The Potter

Shaped by earth,

grounded by clay.

For 42 years, I searched for my own shape — through sports, travel, coding, designing, agriculture. The form shifted again and again. There was always a void, though I couldn’t name it, always a sense of searching.

Then, unexpectedly, the search found direction in a small community for alternate education in Chandigarh. I found a home there, in the space, and in the people who held me with nothing but love. I went with questions for my son, and instead began a long journey of finding answers for myself.

I started growing my own food, working with soil, touching the earth every day. That was the first grounding — the feeling of mud in my hands, the realisation that the same earth I place a seed into to feed my physical body can also be placed on a potter’s wheel to feed my inner, spiritual self.

Clay offered a refuge, gently and firmly reminding me that there is no final shape to chase. Only the process is permanent. The process is the work.
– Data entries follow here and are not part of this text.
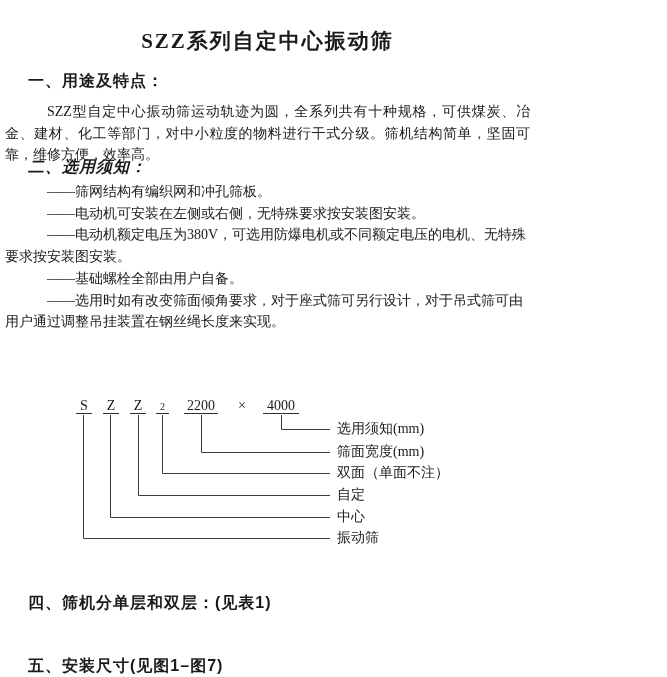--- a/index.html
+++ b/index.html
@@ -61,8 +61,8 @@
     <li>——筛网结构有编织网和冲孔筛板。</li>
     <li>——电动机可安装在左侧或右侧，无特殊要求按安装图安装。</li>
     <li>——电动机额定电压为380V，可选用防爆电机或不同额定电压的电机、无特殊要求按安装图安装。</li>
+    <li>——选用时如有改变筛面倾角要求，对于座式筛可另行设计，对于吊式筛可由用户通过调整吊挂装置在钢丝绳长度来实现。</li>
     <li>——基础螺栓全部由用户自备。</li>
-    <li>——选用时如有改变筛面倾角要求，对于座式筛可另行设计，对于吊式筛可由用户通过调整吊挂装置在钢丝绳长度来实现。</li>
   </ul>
The process is the teacher.

— Partinder

At the wheel, I strive to move from feeling, not force — to listen to the clay instead of directing it. I am learning that clay has a way of revealing you to yourself; it asks for honesty, patience, and presence.

Partinder · pulll

Not luxury.

Honesty.

I don’t see ceramics as luxury objects. Their value lies in honesty — in the care, time, emotion, and connection that go into making them. A piece will only pull you if it was created with the same pull.

What you take home isn’t just a vessel, but a part of that process — a small expression of someone’s inner world, shaped by hand and fired with intention. These are pieces meant to be lived with: to hold, to use, to feel close to.

Each piece is a small pulll — पुल / ਪੁਲ — between me and you.